The BMTIG's reliance on scalar determinations only is somewhat disappointing. Scalar comparisons are easy for lay people to see. But the real physics is ruthlessly governed by geometry and materials properties. If BMTIG considers them, they do not reveal to their audience that those factors matter and that they controlled correctly for them. OK shows not only that the proper scalar amounts work out to a highly confident solution, but that the geometric observations are also accounted for to high fidelity by bottom contact with the only predetermination being the roll angle.
This seems to be why BMTIG has to wave its hands vigorously and claim that the geometry of the midships damage is highly characteristic of a ship-to-ship collision.
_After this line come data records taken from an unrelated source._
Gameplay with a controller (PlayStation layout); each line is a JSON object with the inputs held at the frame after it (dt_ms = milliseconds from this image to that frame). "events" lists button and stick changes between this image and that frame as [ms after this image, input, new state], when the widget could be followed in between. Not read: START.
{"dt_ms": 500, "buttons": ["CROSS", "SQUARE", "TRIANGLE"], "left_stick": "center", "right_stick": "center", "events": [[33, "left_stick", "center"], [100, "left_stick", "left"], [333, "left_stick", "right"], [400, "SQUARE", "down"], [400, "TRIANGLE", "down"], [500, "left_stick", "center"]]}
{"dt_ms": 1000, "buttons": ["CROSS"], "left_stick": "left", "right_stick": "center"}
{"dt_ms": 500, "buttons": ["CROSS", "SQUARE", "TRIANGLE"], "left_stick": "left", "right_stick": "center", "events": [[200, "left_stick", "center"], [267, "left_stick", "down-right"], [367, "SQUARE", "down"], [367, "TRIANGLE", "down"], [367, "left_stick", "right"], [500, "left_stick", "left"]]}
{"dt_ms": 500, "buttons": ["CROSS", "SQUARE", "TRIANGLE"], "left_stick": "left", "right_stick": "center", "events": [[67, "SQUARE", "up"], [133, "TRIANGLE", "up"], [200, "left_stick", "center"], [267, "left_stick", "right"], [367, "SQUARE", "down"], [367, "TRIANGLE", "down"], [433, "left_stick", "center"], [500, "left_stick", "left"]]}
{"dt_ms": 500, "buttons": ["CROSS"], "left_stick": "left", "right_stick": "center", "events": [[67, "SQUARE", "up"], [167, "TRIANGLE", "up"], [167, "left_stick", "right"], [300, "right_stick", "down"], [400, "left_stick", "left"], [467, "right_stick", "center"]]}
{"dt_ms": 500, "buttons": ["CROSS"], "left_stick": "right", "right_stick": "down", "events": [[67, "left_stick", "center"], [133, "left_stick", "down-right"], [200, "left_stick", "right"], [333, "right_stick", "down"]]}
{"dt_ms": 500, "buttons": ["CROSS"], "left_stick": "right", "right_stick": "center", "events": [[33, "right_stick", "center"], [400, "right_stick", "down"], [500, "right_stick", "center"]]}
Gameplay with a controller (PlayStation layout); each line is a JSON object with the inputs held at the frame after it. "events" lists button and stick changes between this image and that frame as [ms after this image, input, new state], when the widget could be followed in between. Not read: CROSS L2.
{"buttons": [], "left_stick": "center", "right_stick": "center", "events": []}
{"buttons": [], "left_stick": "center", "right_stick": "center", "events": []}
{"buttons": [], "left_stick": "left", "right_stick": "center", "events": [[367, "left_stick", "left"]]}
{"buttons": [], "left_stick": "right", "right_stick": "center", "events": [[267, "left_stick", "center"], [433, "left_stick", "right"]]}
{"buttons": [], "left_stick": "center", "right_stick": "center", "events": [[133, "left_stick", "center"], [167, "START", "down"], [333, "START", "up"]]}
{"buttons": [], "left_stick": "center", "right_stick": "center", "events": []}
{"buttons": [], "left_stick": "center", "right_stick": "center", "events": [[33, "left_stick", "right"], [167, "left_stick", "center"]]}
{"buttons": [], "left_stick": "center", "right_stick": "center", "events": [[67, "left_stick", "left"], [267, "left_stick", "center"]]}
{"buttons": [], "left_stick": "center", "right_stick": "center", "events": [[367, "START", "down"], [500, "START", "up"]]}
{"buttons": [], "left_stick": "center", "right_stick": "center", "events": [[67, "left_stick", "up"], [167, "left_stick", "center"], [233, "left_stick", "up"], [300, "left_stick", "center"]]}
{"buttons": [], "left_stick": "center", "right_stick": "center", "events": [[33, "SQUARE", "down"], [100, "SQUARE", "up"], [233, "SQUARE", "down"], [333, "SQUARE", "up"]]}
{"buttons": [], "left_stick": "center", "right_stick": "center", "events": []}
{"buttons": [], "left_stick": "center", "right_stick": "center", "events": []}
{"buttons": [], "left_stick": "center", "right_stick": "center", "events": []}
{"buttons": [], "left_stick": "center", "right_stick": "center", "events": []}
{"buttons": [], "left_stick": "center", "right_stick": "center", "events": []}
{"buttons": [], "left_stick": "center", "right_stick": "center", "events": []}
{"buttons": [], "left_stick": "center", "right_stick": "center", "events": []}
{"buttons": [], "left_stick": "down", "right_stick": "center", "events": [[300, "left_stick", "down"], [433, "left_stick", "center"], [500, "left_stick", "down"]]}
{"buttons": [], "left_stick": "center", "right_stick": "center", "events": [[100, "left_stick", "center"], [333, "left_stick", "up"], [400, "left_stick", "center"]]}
It isn't. That opinion is pants-on-fire wrong. I haven't yet seen anything in their model or data that tries to support it. They make a giant leap of faith from "110 MJ" to "two holes and intervening dents." In the end it simply comes down to, "Because I say so."
Here_to_learn
Illuminator
My feeling (not based on any real experience from these type of reports) is that they have managed to get the theoretical models to line up pretty well with empirical tests as well as with the actual accident (what is known from witnesses, and from looking at the wreck).
Is that a fair way to interpret the reports?
JayUtah
Penultimate Amazing
That's a fair assessment. Both reports attempt to provide a theory for the observable midships damage, which was the impetus for renewed interest. Both reports attempt to model the physics of the known behaviors using sophisticated computer models generally relying upon finite-element methods. Both attempt to reach consilience by looking to different types of evidence to see where the best agreement can be found.
BMTIG does not seem to include empirical evidence, but I have not yet seen their supplementary materials. It is not clear whether BMTIG reinterviewed eyewitnesses or instead relied on their previous testimony to police. Importantly, BMTIG seems to be cherry picking eyewitness testimony whereas OK made affirmative attempts to explain outlier or variant testimony. OK's comparative analysis is much more thorough and fair. Hence in my opinion OK achieves a substantially higher degree of consilient agreement.
Axxman300
Philosopher
The larger issue with the BMTIG report is they don't provide a list of possible suspect vessels for their villain. They claim their model points to a surface impact. Okay, who hit the Estonia? Which ships pulled into a drydock with significant bow or stern damage within days of the sinking? There are few ports with covered drydocks to hide a large vessel from overhead photography, and casual observation, so why not list those types of facilities as possible destinations for this phantom ship? Show us suspicious activity at one of these ports in the weeks after the accident pointing to major hull damage repairs? Where are the testimonies from people who worked on these repairs?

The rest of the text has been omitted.